C’est souvent un membre de leur famille ou une personne en qui ces femmes avaient confiance qui les trompe et les vend aux trafiquants.

400 femmes sauvées en 11 ans grâce au soutien d’une ONG

Depuis 2007, l’ONG Blue Dragon (Dragon bleu) vient en aide à ces femmes victimes de ce trafic. En onze ans, elle a aidé 400 femmes victimes d’esclavage sexuel ou qui avaient été mariées de force en Chine à s’enfuir.

Néanmoins, c’est une activité à risque et la plupart des membres de l’association tiennent à garder leur adresse secrète. Ils se méfient de la vengeance possible des trafiquants et des maris dépossédés des femmes qu’ils ont achetées.

Souvent, ce sont les victimes elles-mêmes qui lorsqu’elles y parviennent entrent en contact avec l'ONG depuis la Chine. Une femme, retenue prisonnière dans une maison close, a ainsi réussi à contacter l’association en volant le téléphone portable de l’un de ses clients.

76 trafiquants devant la justice

Le travail de Blue Dragon commence à payer, son activité se fait connaître de plus en plus. Ces cinq dernières années, l’ONG a réussi à traîner devant la justice 76 trafiquants. C’est à la fois beaucoup au regard de la taille et des moyens de cette ONG, mais peu au regard du nombre de femmes victimes de ces trafics.

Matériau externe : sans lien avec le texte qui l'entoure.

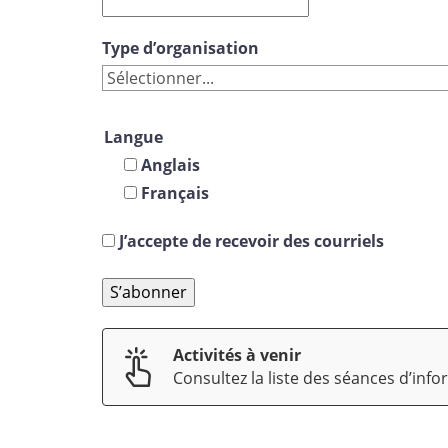
Type d’organisation
Langue
Anglais
Français
J’accepte de recevoir des courriels
S’abonner
Activités à venir
Consultez la liste des séances d’inf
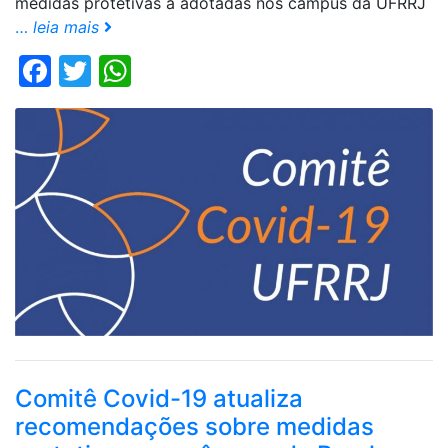
medidas protetivas a adotadas nos câmpus da UFRRJ
…
leia mais
Facebook
Twitter
WhatsApp
Comitê Covid-19 atualiza
recomendações sobre medidas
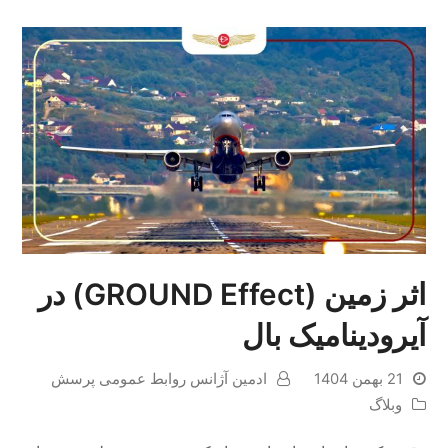
اثر زمین (GROUND Effect) در
آیرودینامیک بال
21 بهمن 1404
ادمین آژانس روابط عمومی پرسش
وبلاگ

Même si un tel crime est punissable de 20 ans de prison au Vietnam, le trafic contrôlé par des réseaux mafieux bien organisés est en pleine expansion et génèrerait chaque année des dizaines de millions d'euros.

Si des solutions existent, comme l’éducation des femmes dans les régions montagneuses, les perspectives restent quand même sombres, notamment en raison de la forte demande en provenance de Chine qui ne tarit pas.